== SOURCE DOCUMENT

September 18, 2006 11:25 PM
The capital costs for these types of buses ("cutaway" buses) are lower than full-size transit buses. However, they do not last nearly as long as the heavier-duty full-size buses. We retire ours after 5-6 years, while I believe TriMet uses theirs for 12 years or more. And I would also agree that the operating costs are probably not so different.
September 19, 2006 7:38 AM
The solution is simple... put in place competition. Of course actually applying market dynamics to transit seems to be unheard of in these parts but that would do it.
As long as the Politicians and Unions have say, transit won't be truly efficient. The amount of efficiency and cost savings to the citizens of this area could be massive if they got their act, and fear of "market" based choices under control.
I asked the same question months ago. Why are full size busses run on routes like #47. Cut the bus size and run more frequently. You'll get more people and the costs would go down...
...but then without much hesitation I thought to myself... the cost is the driver not the bus.
It's a pitty.
September 19, 2006 8:18 AM
Chris Smith Says:
Adron, that's why I asked about the skills and training. In an efficient labor market, if driving a small bus requires the same skills and training, why would an operator accept a lower salery for driving the smaller vehicle?
There's also the ADA angle. Our standards are more stringent than Canada's, which in turn are more stringent than Europe's.
Can the market deliver good transportation choices to the disabled?

====
== STUDY MATERIAL

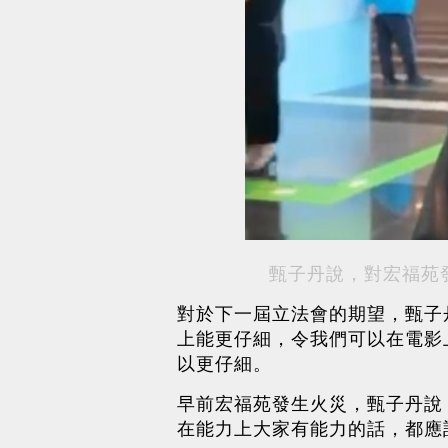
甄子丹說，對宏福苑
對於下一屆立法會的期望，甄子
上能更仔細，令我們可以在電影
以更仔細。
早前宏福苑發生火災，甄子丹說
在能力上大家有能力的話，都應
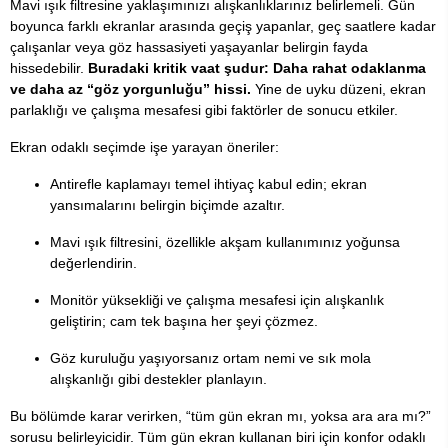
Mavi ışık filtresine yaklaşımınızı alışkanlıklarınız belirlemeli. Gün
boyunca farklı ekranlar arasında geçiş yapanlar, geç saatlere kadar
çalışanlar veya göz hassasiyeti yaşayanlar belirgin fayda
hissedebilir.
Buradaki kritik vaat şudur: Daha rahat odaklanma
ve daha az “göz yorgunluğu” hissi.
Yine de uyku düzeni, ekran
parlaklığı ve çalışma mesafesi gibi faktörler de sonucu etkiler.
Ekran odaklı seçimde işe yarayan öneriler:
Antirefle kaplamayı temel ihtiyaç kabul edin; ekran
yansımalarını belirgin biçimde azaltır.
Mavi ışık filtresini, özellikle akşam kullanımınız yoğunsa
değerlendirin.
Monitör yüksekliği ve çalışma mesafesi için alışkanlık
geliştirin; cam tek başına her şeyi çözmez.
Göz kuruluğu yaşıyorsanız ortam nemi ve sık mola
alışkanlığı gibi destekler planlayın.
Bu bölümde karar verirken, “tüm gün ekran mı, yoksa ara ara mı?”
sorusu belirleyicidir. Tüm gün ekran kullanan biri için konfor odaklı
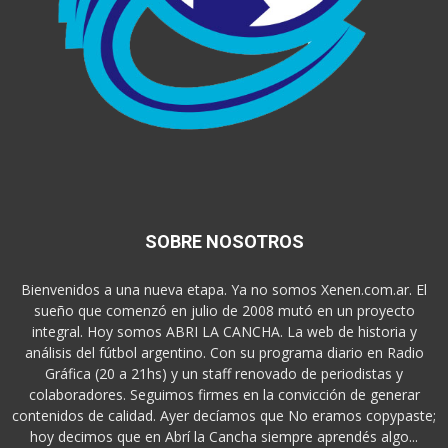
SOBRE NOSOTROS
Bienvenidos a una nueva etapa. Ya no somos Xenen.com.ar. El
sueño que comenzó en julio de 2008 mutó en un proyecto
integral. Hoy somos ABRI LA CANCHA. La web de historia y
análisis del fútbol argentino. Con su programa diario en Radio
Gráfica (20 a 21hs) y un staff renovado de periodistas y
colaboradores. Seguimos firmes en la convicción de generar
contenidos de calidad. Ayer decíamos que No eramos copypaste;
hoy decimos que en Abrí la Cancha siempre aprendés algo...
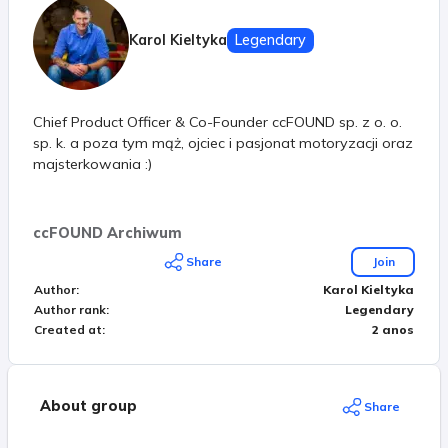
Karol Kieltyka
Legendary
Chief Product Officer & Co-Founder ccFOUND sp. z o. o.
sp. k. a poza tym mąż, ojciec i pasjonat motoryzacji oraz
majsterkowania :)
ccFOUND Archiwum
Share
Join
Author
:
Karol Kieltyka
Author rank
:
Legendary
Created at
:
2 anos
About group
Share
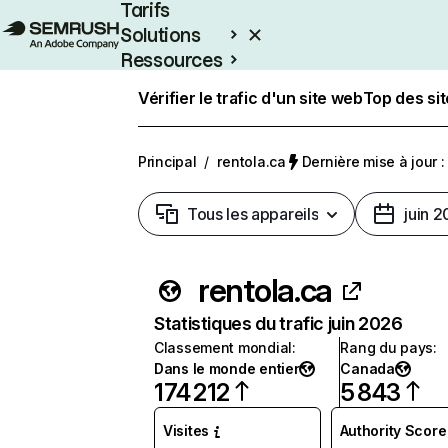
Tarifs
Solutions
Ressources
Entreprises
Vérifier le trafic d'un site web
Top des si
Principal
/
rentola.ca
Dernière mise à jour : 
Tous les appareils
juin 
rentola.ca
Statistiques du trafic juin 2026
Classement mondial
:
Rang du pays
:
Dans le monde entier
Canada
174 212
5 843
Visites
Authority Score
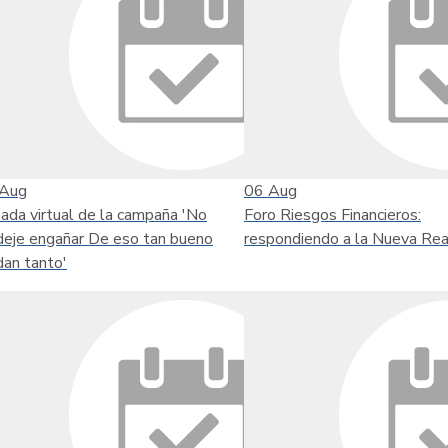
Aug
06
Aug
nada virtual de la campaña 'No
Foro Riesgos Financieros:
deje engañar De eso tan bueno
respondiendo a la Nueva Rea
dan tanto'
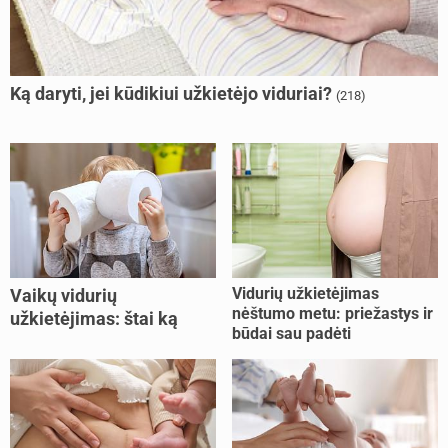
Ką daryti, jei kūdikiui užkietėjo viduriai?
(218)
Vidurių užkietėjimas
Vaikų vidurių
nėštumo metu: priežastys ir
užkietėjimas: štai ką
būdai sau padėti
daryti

====

EXERCISE INSTRUCTIONS:
Answer these questions from the bus discussion.
(a) After how many years does the first commenter's agency retire its cutaway buses?
(b) Which route number is given as an example of a route that runs full-size buses?
(c) Which country's standards does Chris Smith call less stringent than "ours" but more stringent than Europe's?

ANSWER SPACE:
(a) After 5-6 years.
(b) Route #47.
(c) Canada's.